▸ **Texte**
Mais à sa grande surprise, la demande de crédit a été détournée au
profit d'un quincaillier.
Le rêve d'une salle familiale
Le
couple de Laval rêvait d'une salle familiale. En septembre 2000, il
demande à un entrepreneur qui lui a été recommandé de construire la
pièce.
Les parties signent un contrat qui tient compte des préoccupations
budgétaires du couple. Ce dernier dispose de 30 000 $ et insiste auprès
de l'entrepreneur pour qu'il respecte son budget.
Les
travaux débutent et s'effectuent dans la bonne humeur.
Comme le couple fait confiance à l'entrepreneur, il lui remet 27 000
$ pour la main d'œuvre et l'achat des matériaux, sans exiger de factures
prouvant qu'il les a payées.
Le rêve s'effrite
Bientôt
un conflit éclate : l'entrepreneur réclame 10 000 $ supplémentaires.
Le couple refuse de les lui donner.
Alors l'entrepreneur abandonne le chantier non terminé et annonce
au couple qu'il recevra une facture.
Deux jours plus tard, il reçoit une facture au montant de 12 000 $
de la quincaillerie d'une petite municipalité des Laurentides située
à une centaine de kilomètres de sa résidence.
Le couple se demande pourquoi l'entrepreneur s'est procuré des matériaux
aussi loin. Autre chose que le couple ne comprend pas : un compte
a été ouvert au nom de la femme dans cette quincaillerie, sans qu'elle
en ait fait la demande.

▸ **Données présentées**
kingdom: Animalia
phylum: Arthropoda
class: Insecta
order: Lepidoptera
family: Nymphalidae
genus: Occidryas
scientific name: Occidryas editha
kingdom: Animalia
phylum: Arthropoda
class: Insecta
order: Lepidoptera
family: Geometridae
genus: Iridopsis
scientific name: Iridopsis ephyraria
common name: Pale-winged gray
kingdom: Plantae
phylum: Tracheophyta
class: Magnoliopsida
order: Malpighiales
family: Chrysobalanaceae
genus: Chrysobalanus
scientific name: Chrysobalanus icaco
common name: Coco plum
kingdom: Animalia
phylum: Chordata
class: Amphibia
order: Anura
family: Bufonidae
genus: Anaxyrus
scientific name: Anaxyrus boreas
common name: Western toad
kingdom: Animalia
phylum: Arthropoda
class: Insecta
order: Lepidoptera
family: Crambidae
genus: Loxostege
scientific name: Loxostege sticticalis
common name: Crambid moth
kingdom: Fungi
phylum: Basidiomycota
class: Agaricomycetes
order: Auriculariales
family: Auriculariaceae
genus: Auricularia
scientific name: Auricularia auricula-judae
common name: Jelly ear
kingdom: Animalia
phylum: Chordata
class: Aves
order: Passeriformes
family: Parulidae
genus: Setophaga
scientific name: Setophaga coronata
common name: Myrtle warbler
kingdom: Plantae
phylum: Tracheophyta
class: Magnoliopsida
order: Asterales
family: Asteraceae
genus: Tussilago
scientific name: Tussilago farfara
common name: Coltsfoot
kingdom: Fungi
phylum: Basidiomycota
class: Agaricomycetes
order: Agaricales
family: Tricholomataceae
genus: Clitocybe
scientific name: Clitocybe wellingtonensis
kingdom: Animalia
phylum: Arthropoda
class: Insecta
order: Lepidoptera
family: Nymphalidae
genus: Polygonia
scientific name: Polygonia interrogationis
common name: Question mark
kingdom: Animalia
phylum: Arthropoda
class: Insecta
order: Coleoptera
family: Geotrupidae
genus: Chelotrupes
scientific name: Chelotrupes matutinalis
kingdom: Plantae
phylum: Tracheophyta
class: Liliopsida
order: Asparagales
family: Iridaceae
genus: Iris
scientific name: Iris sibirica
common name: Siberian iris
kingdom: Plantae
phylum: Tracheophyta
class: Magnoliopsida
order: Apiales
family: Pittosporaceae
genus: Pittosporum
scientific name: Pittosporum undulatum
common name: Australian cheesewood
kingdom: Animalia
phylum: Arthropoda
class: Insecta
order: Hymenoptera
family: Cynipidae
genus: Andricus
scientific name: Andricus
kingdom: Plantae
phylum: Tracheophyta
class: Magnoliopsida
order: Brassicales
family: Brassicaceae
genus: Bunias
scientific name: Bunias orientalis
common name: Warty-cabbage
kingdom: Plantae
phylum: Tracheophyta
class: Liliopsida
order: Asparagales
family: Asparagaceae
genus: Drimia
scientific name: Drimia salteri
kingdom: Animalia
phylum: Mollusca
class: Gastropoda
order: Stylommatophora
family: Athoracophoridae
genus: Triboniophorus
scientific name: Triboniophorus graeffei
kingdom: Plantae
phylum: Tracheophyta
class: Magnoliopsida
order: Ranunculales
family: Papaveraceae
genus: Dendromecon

▸ **Objectif de l'exercice**
D'après le texte sur le couple de Laval, quel montant l'entrepreneur réclame-t-il en supplément lorsque le conflit éclate ?

▸ **Résultat attendu**
L'entrepreneur réclame 10 000 $ supplémentaires.